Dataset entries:
§

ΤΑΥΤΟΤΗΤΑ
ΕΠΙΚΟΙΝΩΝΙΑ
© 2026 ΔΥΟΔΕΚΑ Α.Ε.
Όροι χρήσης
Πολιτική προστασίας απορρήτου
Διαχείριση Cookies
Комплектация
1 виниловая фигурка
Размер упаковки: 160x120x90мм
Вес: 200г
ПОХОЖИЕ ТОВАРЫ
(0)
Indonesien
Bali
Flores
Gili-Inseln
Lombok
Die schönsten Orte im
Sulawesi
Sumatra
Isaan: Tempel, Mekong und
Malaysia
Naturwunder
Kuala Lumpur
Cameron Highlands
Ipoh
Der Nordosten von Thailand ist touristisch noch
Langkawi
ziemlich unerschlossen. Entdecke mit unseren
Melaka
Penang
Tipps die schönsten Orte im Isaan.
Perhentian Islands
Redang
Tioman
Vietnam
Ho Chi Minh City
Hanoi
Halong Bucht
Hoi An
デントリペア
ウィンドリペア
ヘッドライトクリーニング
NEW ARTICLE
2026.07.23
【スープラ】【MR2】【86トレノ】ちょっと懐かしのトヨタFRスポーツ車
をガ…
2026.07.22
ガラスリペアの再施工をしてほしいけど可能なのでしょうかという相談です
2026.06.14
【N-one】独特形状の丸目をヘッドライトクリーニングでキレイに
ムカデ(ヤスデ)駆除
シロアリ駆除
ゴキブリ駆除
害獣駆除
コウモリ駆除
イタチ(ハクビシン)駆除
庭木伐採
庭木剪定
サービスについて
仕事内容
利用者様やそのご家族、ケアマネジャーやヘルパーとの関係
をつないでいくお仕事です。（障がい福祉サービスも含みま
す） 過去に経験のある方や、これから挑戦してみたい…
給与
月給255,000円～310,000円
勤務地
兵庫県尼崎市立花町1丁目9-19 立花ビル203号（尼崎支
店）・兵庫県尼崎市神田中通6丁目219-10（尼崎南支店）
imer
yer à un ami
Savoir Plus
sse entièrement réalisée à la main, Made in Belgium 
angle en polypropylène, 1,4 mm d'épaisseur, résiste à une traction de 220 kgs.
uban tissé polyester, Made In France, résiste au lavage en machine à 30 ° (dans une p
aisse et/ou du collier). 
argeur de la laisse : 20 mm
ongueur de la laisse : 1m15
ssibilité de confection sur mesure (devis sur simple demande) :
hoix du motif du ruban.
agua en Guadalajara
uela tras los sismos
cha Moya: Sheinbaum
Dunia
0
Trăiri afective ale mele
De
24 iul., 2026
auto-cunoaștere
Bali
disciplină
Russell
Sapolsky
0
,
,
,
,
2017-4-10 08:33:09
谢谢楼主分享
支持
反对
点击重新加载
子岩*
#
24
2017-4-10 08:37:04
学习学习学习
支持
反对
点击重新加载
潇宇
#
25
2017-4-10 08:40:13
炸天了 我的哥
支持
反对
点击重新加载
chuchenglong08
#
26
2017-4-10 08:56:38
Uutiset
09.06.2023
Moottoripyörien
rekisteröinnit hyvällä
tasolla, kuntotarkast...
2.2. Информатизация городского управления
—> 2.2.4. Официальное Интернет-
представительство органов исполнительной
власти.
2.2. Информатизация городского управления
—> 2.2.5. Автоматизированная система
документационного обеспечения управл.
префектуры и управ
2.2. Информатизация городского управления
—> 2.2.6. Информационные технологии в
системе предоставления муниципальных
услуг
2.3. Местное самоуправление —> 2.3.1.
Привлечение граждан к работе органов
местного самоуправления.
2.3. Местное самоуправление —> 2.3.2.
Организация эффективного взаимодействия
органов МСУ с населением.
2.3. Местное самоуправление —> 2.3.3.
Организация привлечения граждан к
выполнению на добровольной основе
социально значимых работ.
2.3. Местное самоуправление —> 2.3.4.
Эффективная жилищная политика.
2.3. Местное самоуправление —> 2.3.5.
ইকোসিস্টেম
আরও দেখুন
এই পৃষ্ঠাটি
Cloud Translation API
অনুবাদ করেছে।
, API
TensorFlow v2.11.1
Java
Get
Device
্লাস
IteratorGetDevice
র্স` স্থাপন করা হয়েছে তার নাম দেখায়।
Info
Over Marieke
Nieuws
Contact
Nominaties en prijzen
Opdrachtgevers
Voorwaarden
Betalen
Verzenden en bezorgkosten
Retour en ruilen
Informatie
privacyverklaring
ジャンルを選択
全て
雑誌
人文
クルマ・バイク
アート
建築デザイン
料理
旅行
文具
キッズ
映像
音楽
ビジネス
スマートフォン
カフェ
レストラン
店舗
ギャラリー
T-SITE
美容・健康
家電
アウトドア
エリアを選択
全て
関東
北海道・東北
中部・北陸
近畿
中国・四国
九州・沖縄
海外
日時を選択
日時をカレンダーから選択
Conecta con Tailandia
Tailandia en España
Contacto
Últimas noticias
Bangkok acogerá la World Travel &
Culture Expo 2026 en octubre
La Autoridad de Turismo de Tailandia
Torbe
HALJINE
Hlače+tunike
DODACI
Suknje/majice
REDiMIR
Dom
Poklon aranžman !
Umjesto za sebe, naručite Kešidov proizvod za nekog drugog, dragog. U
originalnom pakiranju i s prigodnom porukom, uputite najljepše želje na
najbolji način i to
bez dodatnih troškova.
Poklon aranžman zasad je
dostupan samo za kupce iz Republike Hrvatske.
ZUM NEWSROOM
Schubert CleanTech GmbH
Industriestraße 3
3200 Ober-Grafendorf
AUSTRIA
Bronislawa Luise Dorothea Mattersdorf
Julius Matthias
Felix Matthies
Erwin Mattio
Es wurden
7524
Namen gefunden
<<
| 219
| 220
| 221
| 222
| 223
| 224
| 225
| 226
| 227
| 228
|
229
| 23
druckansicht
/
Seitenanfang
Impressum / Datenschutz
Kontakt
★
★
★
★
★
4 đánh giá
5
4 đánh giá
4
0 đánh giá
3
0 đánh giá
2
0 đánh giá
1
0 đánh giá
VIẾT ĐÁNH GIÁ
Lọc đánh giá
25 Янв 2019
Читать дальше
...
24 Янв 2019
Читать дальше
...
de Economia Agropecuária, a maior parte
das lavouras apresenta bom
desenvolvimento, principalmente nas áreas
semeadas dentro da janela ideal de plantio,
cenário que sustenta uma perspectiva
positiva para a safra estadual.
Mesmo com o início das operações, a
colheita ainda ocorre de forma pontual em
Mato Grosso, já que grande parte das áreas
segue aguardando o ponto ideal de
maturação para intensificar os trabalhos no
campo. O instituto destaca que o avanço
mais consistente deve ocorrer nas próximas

§

What needs to be done: Retype the records word for word, from the first line up to and including the line that contains "2.2.5. Автоматизированная система".

Task response:
ΤΑΥΤΟΤΗΤΑ
ΕΠΙΚΟΙΝΩΝΙΑ
© 2026 ΔΥΟΔΕΚΑ Α.Ε.
Όροι χρήσης
Πολιτική προστασίας απορρήτου
Διαχείριση Cookies
Комплектация
1 виниловая фигурка
Размер упаковки: 160x120x90мм
Вес: 200г
ПОХОЖИЕ ТОВАРЫ
(0)
Indonesien
Bali
Flores
Gili-Inseln
Lombok
Die schönsten Orte im
Sulawesi
Sumatra
Isaan: Tempel, Mekong und
Malaysia
Naturwunder
Kuala Lumpur
Cameron Highlands
Ipoh
Der Nordosten von Thailand ist touristisch noch
Langkawi
ziemlich unerschlossen. Entdecke mit unseren
Melaka
Penang
Tipps die schönsten Orte im Isaan.
Perhentian Islands
Redang
Tioman
Vietnam
Ho Chi Minh City
Hanoi
Halong Bucht
Hoi An
デントリペア
ウィンドリペア
ヘッドライトクリーニング
NEW ARTICLE
2026.07.23
【スープラ】【MR2】【86トレノ】ちょっと懐かしのトヨタFRスポーツ車
をガ…
2026.07.22
ガラスリペアの再施工をしてほしいけど可能なのでしょうかという相談です
2026.06.14
【N-one】独特形状の丸目をヘッドライトクリーニングでキレイに
ムカデ(ヤスデ)駆除
シロアリ駆除
ゴキブリ駆除
害獣駆除
コウモリ駆除
イタチ(ハクビシン)駆除
庭木伐採
庭木剪定
サービスについて
仕事内容
利用者様やそのご家族、ケアマネジャーやヘルパーとの関係
をつないでいくお仕事です。（障がい福祉サービスも含みま
す） 過去に経験のある方や、これから挑戦してみたい…
給与
月給255,000円～310,000円
勤務地
兵庫県尼崎市立花町1丁目9-19 立花ビル203号（尼崎支
店）・兵庫県尼崎市神田中通6丁目219-10（尼崎南支店）
imer
yer à un ami
Savoir Plus
sse entièrement réalisée à la main, Made in Belgium 
angle en polypropylène, 1,4 mm d'épaisseur, résiste à une traction de 220 kgs.
uban tissé polyester, Made In France, résiste au lavage en machine à 30 ° (dans une p
aisse et/ou du collier). 
argeur de la laisse : 20 mm
ongueur de la laisse : 1m15
ssibilité de confection sur mesure (devis sur simple demande) :
hoix du motif du ruban.
agua en Guadalajara
uela tras los sismos
cha Moya: Sheinbaum
Dunia
0
Trăiri afective ale mele
De
24 iul., 2026
auto-cunoaștere
Bali
disciplină
Russell
Sapolsky
0
,
,
,
,
2017-4-10 08:33:09
谢谢楼主分享
支持
反对
点击重新加载
子岩*
#
24
2017-4-10 08:37:04
学习学习学习
支持
反对
点击重新加载
潇宇
#
25
2017-4-10 08:40:13
炸天了 我的哥
支持
反对
点击重新加载
chuchenglong08
#
26
2017-4-10 08:56:38
Uutiset
09.06.2023
Moottoripyörien
rekisteröinnit hyvällä
tasolla, kuntotarkast...
2.2. Информатизация городского управления
—> 2.2.4. Официальное Интернет-
представительство органов исполнительной
власти.
2.2. Информатизация городского управления
—> 2.2.5. Автоматизированная система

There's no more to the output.